Jeff: So to say you’re a BT and on the same ship, it’s pretty slim odds.

Lee's basic training class photo

Lee: I was on the McCaffery little earlier than Jeff, from 1970 to the beginning of 1972.

Jeff: I was on at the beginning of 1973 until it was decommissioned in September of ’73. So we just missed one another.

Lee: The Mac was a cool ship. It was built for WWII, commissioned in 1945. We could cross the Atlantic without refueling. I think it had a range of about 5,500 miles on one fuel running at about 20-21 knots. Not real fast, but you could go a long way. It would take about two weeks to cross the Atlantic. And if you hit big waves, it really gets treacherous.

Blue Nose Arctic Circle certificate

Jeff: When any ship crosses the Arctic Circle, there’s a ceremony that takes place with a junior officer and the junior enlisted man. And they get dressed in their dress uniforms and carry a bucket of blue paint up to the nose, the very front, what they call the bull-nose, and they paint it blue. Then you’re officially a Blue Nose. And then everyone on the ship gets a certificate saying they’re a Blue Nose.

Lee became a Blue Nose while on the McCaffery. Jeff became one later, on another ship.

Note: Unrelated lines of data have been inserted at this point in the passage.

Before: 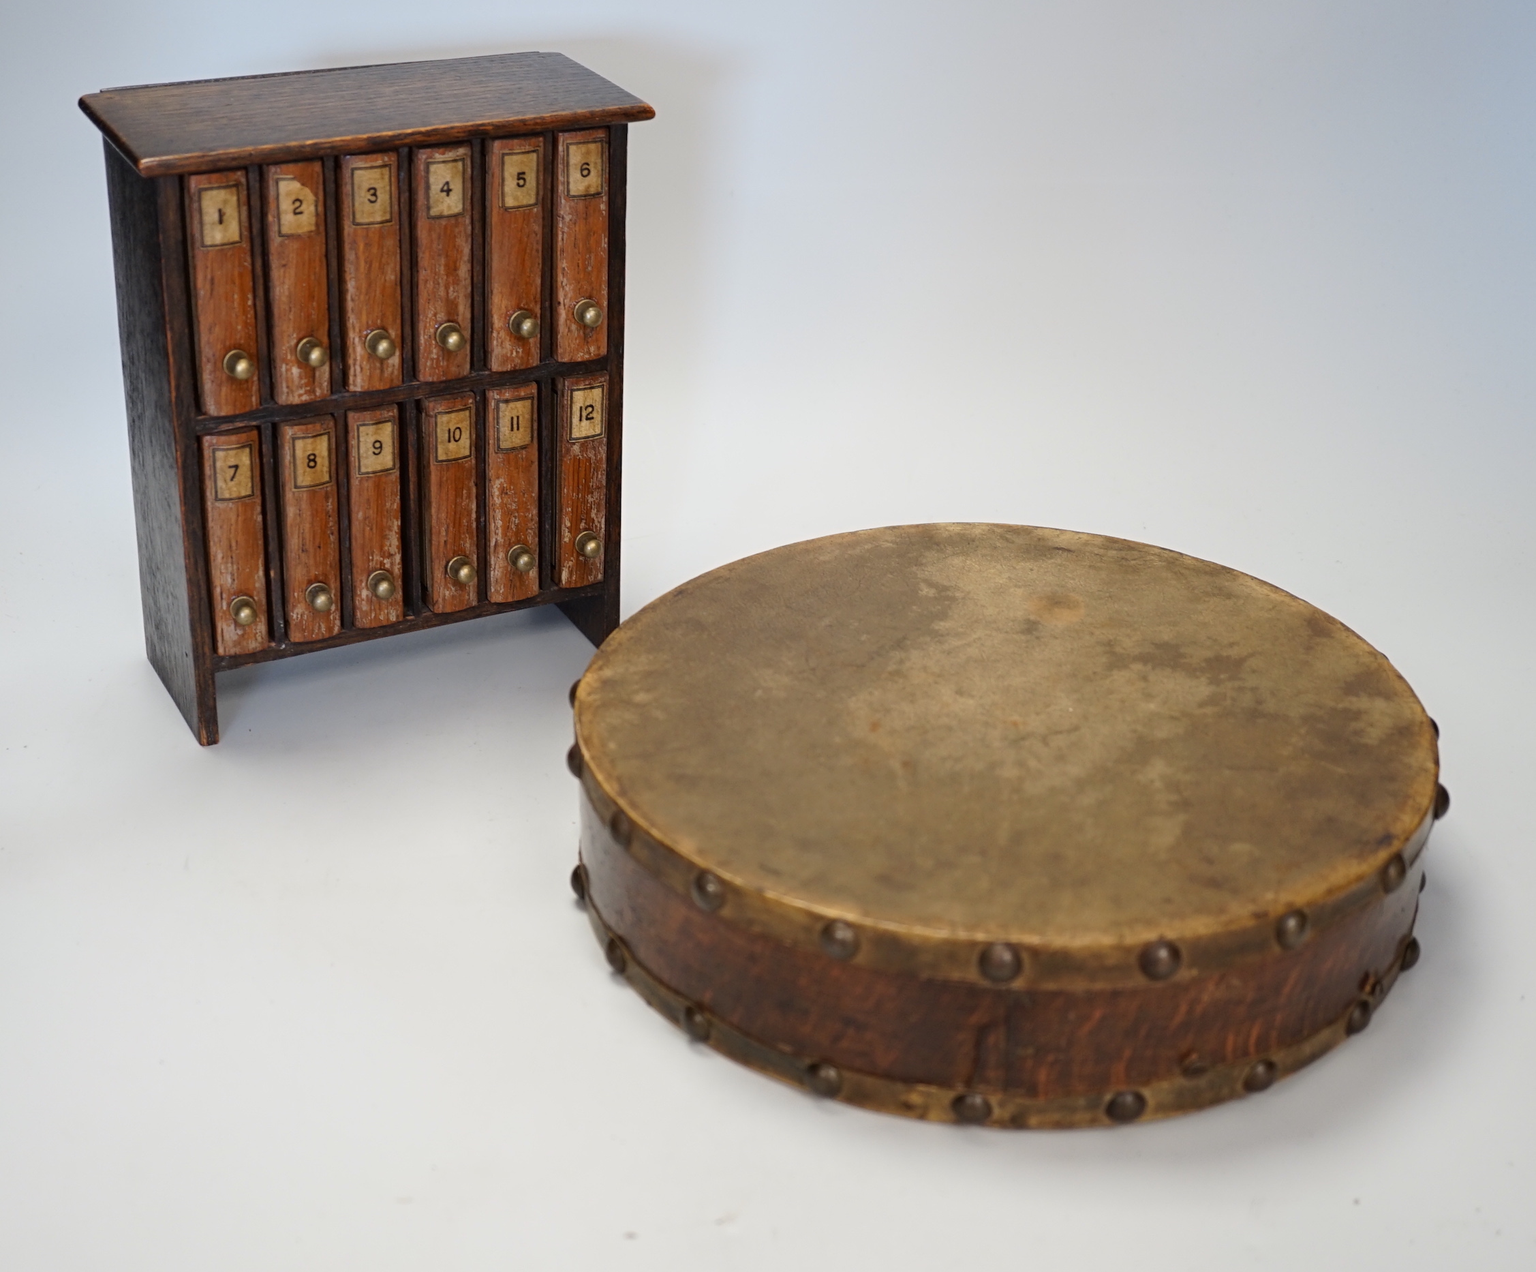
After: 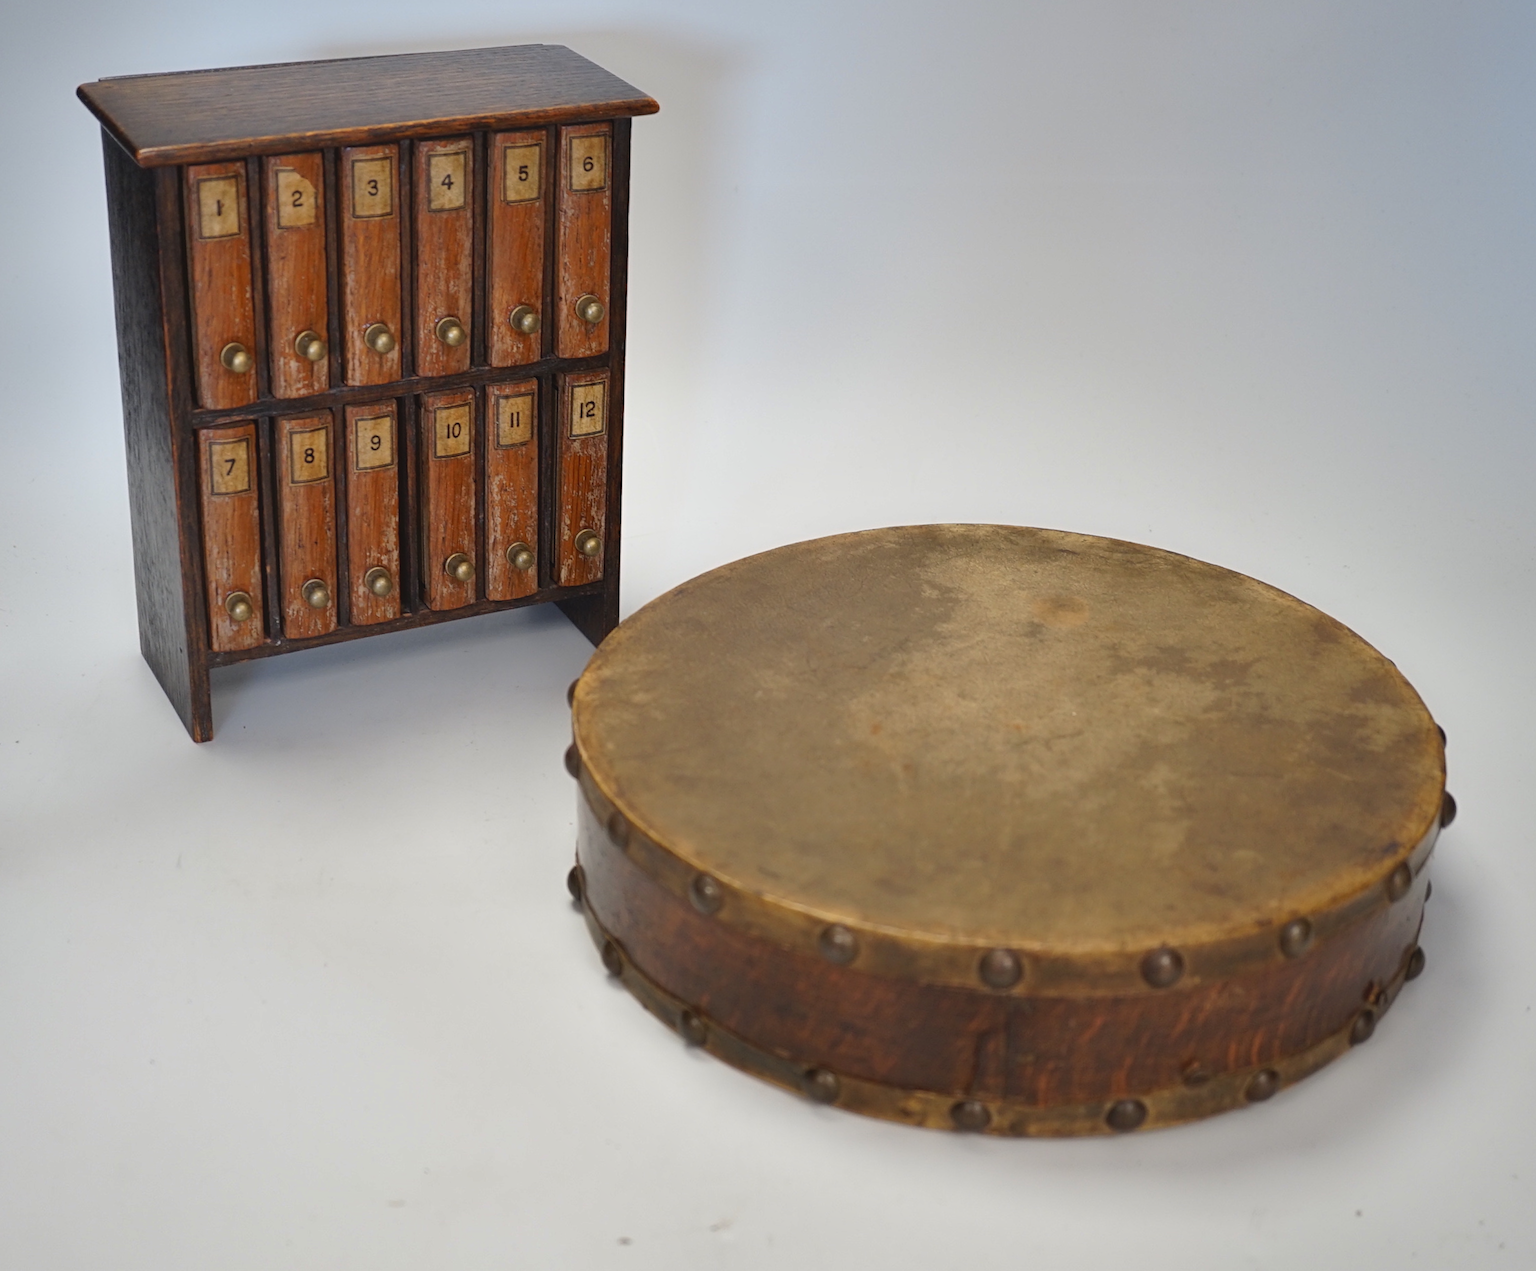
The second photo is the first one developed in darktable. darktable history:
exposure: black level correction 0, exposure 1.35 EV, compensate exposure bias true, compensate highlight preservation false
crop and rotate: angle -0.5°
shadows and highlights: shadows 40, highlights -54, highlights color adjustment 46%, low approximation 0.01, soften with gaussian
contrast equalizer: y [[0.5, 0.486, 0.447, 0.446, 0.489, 0.5], [0.5 ×6], [0.5 ×6], [0 ×6], [0 ×6]]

Jeff in McCaffery's boiler room

Jeff: It was an old ship when you got on it, Lee, and when I got on it. And while I was on it, I decommissioned it here in Mayport. We came back from Vietnam and went into a 30-day standdown. And then after that we went into this big cleaning deal, they had everyone cleaning their spaces and polishing brass. And the Navy brought some foreign possible buyers – some other NATO countries would sometimes buy our old ships. Well, they toured this ship and they decided they didn’t want to buy it. So they ended up decommissioning it and they scrapped it. When they do that, they pretty much strip the ship out, and we did a lot of it here in Mayport. Actually, there a lot of the McCaffery laying out in the bay of Mayport. When you’re on a destroyer like this in Mayport, they’ll sometimes tie you up three or four ships out, so you have to go across three or four ships to the pier. And they put big dumpsters out there for this stuff. So we’d have to walk across these ships, and every time you do, you have to salute the other ship, and the flag, plus you’re carrying all this stuff in buckets – they had plenty of man power and plenty of time – so we were doing that and it just so happened that, as they were pulling us out to get one of the other ships out, we had this great idea that, gee we could just drop these buckets over the side, and they’ll go down to the bottom of the bay and we won’t have to tote them across all these decks! So there are a lot of parts laying down in the harbor, and I may or may not be responsible for any of them.

The USS McCaffery

Lee: That old ship saw a lot of miles. We didn’t think it was fun then, but in hindsight it was fun. It was a good experience. Everyone should spend some time in the military. If we had to do it all over, I’d probably do it over.

Jeff: I’d definitely do it over.

According to Jeff, plans are in the works to bring to Jacksonville a gearing-class destroyer ship from Louisiana that is nearly identical to the McCaffery to be a museum ship. Jeff plans to volunteer to tell some sea stories.

Lee: I doubt if they’ll let us in the fire room, though.